Problem to solve:
Using the data below, copy each line that includes the word "owner".

Information provided:
▬▬▬

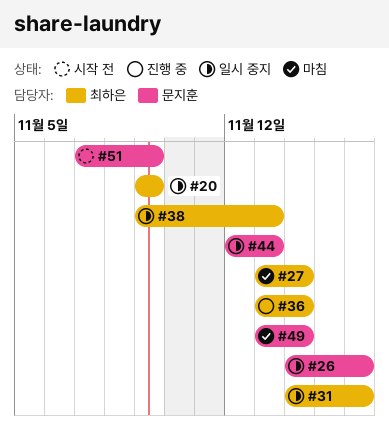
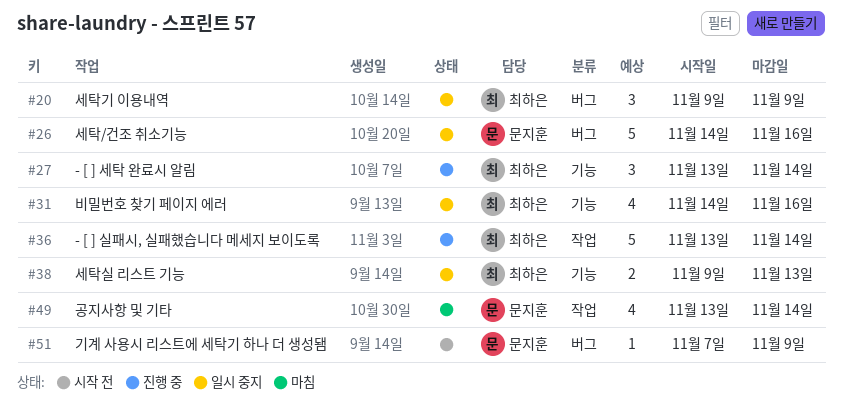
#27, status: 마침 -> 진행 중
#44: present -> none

▬▬▬

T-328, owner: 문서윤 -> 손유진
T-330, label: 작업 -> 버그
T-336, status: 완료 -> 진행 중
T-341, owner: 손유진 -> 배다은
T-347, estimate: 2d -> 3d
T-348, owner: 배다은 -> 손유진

▬▬▬

Expected output:
T-328, owner: 문서윤 -> 손유진
T-341, owner: 손유진 -> 배다은
T-348, owner: 배다은 -> 손유진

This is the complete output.